Few things connote to the human spirit the strength, steadiness, and persistence of a tree. We employ its rings to establish the timing of events that occurred long before we were born. We assume its presence after we are gone. A tree stands over the passage of events that come and go under its shade, making them seem small and short-lived.
For these reasons and more, the tree is a recurring metaphor in Scripture. It speaks of the very qualities I have mentioned, and more. The writer of the fifty-second psalm considers it the apt metaphor to help him express his confidence in the Lord’s enduring mercies over against the apparently insurmountable ragings of evil men.

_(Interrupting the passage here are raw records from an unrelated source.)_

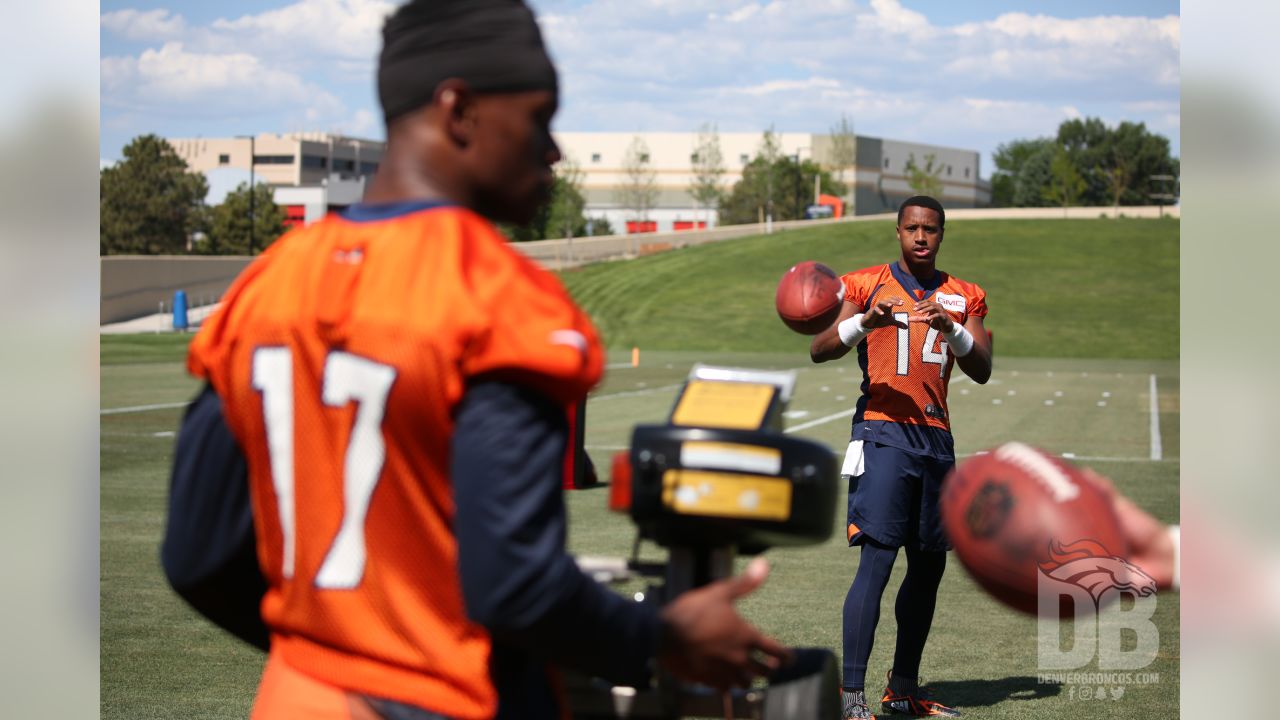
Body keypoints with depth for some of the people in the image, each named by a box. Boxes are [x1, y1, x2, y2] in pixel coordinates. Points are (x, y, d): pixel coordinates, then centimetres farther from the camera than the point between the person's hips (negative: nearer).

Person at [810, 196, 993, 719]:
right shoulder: (868, 284, 3)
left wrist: (951, 330, -15)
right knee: (877, 558, -15)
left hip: (936, 438, 5)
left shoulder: (962, 297, 13)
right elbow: (819, 351, -5)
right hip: (883, 433, -5)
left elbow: (982, 372, 3)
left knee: (929, 564, 10)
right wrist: (864, 323, -23)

Encouraged by his consideration of the Lord’s enduring supply, the writer rouses himself to address the evil man who in his mind’s eye stands before him at trembling attention.
Why do you boast of evil, you mighty man?
Why do you boast all day long,
You who are a disgrace in the eyes of God?
Your tongue plots destruction;
it is like a sharpened razor, you who practice deceit.
You love evil rather than good,
falsehood rather than speaking the truth.
You love very harmful word,
O you deceitful tongue! (Psalm 52:1-4 NIV)
In accordance with that moral dualism that fuels the rhetoric of men and women who write poetry while under seige, the psalmist reduces his adversary to one undiffentiated mass of evil scheming.
Then, this word:
Surely God will bring you down to everlasting ruin … he will uproot you from the land of the living.
When reading such brutal expression of confidence in the created world’s moral character, it is good to remember that one reads the words of the powerless. That man lives by these words, nourishes his frailty on the hope that they are true, confides his fears to the bold confidence of such affirmation. It is not easy to live besieged. Words are, sometimes, all that one has.
His trust in the eventual uprooting of the evil man is a my-last-penny bet placed upon the Lord’s promise to vindicate the oppressed. If he is wrong, all is lost. The odds are long.
In this high-risk context, the writer’s self-description becomes poignant rather than banal:
But I am like an olive tree
flourishing in the house of God;
I trust in God’s unfailing love
For ever and ever.
A tree, an ancient olive tree, planted in the Lord’s own presence too many generations ago for remembering, yet flourishing still when hatred and chaos roil the waters just beyond the temple threshhold.
When little boys stick out their chests and proclaim themselves invincible, we smile and know that they’ll learn in time to tone things down, to eschew self-exalting language, to practice self-deprecation in due measure.
Little boys grow up and discover they are not invincible, that hatred is too concrete for denial, that life becomes at times a drama of survival, that they have no resource but trust in a God whose lovingkindness outlasts all competition.
Sometimes, they imagine in worship, prayer, in solitude, that they are like a tree. Flourishing in the house of God.